Since Katherine Gun revealed that we spy on other delegations – and the secretariat – within the UN building, it is hardly a shock that we spy on other governments at summits in the UK.  For once, the government cannot pretend that the object is to save us all from terrorism, which is the usual catch all excuse.  Nor in the real world is any of the G20 nations a military threat to the UK.  The real truth of the matter is that our spies – GCHQ, MI5 and MI6 – are themselves a large and highly influential interest block within the state.  Lots of people make a great deal of money out of the security state, and this kind of activity is actually simply an excuse for taking money from taxpayers – which is from everyone who has ever bought anything – and giving that money to the “security industry”.
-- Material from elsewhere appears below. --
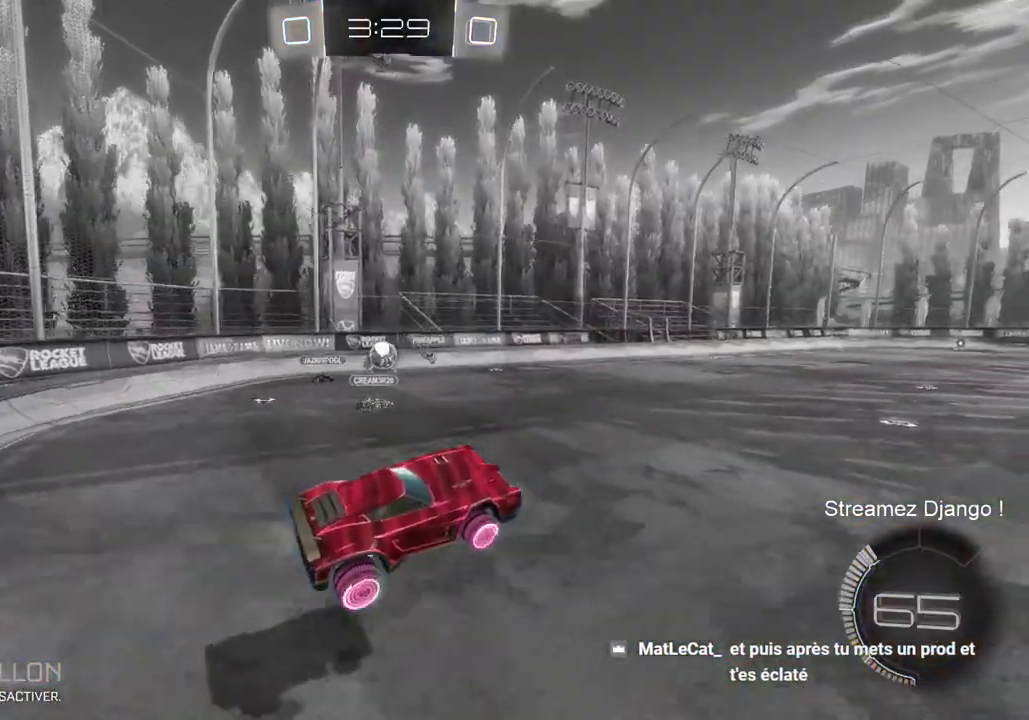
{"buttons": ["R1", "R2"], "left_stick": "center", "right_stick": "center", "events": [[384, "R1", "down"]]}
I do not view spying on other governments as quite as despicable as spying on ordinary citizens, which is an unspeakable betrayal of the purpose of government.  Spying on other governments is a game they all play to extort money each to their own security elites.  But I will say that spying on the South African government seems pretty low.  Why?

Interception of diplomatic communications is plainly a gross breach of the Vienna Conventions, even if the forms of communication have changed since they were drafted.  I have never studied the particulars of international law as they relate to spying, but it seems to me an area that in the modern world needs regulation.  There must be room here for the UN to be involved in preparing a Convention to outlaw the interception of international communications, with recourse to the International Court of Justice for those victim of it.

There is more work for the UN on Syria.  We should all be grateful that Russia is holding out against the very dubious western claims that the  Syrian government has deployed chemical weapons.  But while Obama can declare all the red lines he wishes, they do not give any country a right to take action on Syrian soil without UN authority.  That needs to be restated, strongly.  There is no basis at all for the continued and massive Israeli attacks on Syria – they are absolutely illegal.  Israeli strikes have definitely killed more people than the alleged deaths from chemical weapons.  Can someone explain to me why that is not a red line?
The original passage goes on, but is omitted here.